**Page extract**
● ● ● ●

Vantese Jones was convicted by jury of robbery, kidnaping and armed burglary (with a special finding that he used a firearm in the commission of these offenses), and grand theft of an automobile. In this appeal from the judgment and sentence he raises issues concerning the in-court identification of him by a victim, and whether the kidnaping was only incidental to the commission of the other crimes. We affirm.
FACTS
David Singh, a profoundly hearing impaired native of Guyana, was working as a custodian at the First Baptist Church of Central Florida and School in Orlando. On the night in question Singh observed Jones, who was armed with a semi-automatic weapon, and two other men enter the building. Even though Jones was wearing a hood and white gloves, Singh testified that he immediately recognized him because Jones used to work for an outside cleaning company that the church had employed for about a year.
Jones pointed the gun at Singh, knocked him to the floor, and took his wallet and school keys. Jones then picked Singh up, led him at gunpoint to the financial office, and demanded that Singh show him where any money was located. Singh, however, did not know where any money was kept. According to Singh, Jones then began opening cabinets using the keys that he had taken. When the other two males came into the office, Singh recognized one as Jones’ brother who had also worked for the cleaning company. Singh was then laid down on the floor again.
Shortly thereafter, Jones’ brother tied Singh’s hands behind his back, and placed a see-through white plastic bag over his head. Singh was picked up, moved into a hallway and placed on the floor again. Singh testified that he worked the plastic bag up and saw that Jones and his accomplices were attempting to break into a soda machine. Singh laid on the ground in the hallway for approximately 90 minutes. When Jones and the others turned out the lights, Singh escaped through a rear door and went across the street to a parking lot at a Lowes home improvement store.
As Singh ran from the school, he saw a green car parked .next to his own red car, which he noted had been moved from where he had earlier parked it. A few minutes later Singh and some Lowes’ employees observed the green car and Singh’s red car race through, the parking lot in opposite directions.
The police responded to the church around midnight. Singh, through an interpreter told Investigator Linguanti what had transpired. The investigation revealed that all of the soda machines and multiple offices had been ransackesd. They observed that a white powdery substance was on the floor and that footprints had been left in it. At the trial an FDLE crime lab specialist testified that she was “100% sure” that Jones’ left shoe made the impressions in the substance.
*748After the owner of the cleaning service that had employed Jones identified him, a patrol car was sent to Jones’ house, and confirmed that Jones owned a green car. In the early morning hours immediately after the events at the church school, Investigator Linguanti showed Singh a photo line-up. Singh immediately identified Jones as the perpetrator and circled his picture.

● ● ● ●

**Dataset rows**
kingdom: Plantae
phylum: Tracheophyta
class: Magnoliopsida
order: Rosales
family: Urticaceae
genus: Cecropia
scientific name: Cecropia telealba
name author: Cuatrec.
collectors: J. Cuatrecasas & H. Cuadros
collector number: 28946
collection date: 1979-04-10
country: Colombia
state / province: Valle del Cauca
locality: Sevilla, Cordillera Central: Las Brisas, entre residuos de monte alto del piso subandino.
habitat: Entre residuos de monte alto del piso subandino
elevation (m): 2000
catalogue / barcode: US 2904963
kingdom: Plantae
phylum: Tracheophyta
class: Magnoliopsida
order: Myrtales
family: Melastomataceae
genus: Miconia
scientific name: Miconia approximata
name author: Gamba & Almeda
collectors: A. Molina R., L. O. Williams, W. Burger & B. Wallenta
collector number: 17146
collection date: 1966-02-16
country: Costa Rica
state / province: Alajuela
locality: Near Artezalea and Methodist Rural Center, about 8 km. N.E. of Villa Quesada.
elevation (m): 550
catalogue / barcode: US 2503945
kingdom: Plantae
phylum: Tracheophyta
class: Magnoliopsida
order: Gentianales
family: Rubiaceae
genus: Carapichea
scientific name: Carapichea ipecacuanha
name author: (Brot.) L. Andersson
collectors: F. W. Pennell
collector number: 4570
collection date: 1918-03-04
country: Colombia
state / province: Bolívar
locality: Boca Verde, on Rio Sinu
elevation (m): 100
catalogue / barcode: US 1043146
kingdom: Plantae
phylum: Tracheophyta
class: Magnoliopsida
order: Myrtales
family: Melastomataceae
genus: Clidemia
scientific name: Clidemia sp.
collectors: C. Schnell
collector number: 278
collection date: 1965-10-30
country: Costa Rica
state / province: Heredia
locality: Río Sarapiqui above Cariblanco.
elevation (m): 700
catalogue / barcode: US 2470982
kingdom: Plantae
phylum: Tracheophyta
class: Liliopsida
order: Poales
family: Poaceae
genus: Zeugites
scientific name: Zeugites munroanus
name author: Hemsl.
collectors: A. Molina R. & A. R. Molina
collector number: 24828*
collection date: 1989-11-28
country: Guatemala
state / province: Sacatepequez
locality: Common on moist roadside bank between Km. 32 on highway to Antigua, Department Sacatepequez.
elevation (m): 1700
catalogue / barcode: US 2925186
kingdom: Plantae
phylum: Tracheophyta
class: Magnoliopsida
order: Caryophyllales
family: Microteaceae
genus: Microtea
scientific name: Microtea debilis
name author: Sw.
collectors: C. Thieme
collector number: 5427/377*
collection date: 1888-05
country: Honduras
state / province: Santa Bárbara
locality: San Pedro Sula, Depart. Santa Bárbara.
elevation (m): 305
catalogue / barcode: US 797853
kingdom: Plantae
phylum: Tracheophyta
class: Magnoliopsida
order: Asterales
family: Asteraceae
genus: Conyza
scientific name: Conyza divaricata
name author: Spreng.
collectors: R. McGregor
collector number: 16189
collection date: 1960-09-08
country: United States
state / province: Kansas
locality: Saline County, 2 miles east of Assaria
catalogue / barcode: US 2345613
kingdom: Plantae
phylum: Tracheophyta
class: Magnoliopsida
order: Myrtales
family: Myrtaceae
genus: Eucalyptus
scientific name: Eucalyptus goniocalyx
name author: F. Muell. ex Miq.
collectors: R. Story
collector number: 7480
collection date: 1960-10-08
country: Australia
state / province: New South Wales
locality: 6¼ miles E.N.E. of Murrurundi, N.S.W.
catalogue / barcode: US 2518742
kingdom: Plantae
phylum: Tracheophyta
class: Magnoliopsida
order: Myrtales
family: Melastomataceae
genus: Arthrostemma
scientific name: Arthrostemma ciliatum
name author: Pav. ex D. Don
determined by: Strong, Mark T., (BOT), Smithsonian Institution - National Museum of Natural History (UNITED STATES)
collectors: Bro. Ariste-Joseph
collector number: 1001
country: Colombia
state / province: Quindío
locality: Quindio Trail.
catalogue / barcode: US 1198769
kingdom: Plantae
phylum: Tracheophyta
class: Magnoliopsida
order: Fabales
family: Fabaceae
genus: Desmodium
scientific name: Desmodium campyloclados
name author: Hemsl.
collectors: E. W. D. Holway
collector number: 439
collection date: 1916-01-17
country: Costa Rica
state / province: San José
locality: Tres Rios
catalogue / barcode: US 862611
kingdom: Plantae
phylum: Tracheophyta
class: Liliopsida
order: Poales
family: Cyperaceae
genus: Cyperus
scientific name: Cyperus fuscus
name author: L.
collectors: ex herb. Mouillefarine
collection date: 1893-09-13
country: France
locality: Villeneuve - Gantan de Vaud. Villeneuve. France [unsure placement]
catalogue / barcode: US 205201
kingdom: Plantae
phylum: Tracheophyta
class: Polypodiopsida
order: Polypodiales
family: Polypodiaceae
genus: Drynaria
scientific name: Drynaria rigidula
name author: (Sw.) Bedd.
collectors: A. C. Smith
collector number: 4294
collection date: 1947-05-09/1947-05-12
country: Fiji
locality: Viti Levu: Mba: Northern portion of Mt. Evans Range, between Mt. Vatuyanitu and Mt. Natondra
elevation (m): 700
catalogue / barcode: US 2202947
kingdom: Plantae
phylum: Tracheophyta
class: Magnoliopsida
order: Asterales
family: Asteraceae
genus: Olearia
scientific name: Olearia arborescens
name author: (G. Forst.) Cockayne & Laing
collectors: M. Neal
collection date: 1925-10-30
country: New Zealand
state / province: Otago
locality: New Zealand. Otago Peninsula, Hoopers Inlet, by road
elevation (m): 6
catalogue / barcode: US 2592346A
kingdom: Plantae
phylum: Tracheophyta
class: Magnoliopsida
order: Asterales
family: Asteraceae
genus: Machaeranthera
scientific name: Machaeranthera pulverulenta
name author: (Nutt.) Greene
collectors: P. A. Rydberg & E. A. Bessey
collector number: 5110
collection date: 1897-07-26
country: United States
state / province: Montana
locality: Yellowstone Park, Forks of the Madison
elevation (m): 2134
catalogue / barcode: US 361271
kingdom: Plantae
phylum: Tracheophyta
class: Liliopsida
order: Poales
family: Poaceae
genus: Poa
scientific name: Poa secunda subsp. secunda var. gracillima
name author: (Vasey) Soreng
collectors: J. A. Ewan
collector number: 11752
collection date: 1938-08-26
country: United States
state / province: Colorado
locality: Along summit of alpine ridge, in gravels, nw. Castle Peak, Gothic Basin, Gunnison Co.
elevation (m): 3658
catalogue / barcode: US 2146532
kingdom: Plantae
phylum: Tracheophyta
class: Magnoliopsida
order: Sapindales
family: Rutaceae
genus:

● ● ● ●

**What to do**
1. Please answer these from the court opinion:
(a) For about how long did Singh lie on the ground in the hallway?
(b) What color was the car that Singh saw parked next to his own red car?
(c) Who testified about being "100% sure" at trial, and what item did that testimony concern?
2. Render this sentence from the court opinion in Spanish: "Singh, however, did not know where any money was kept."

**Solution set**
1.
(a) Approximately 90 minutes.
(b) Green.
(c) An FDLE crime lab specialist, who testified that Jones' left shoe made the impressions in the white powdery substance.

2. Singh, sin embargo, no sabía dónde se guardaba dinero alguno.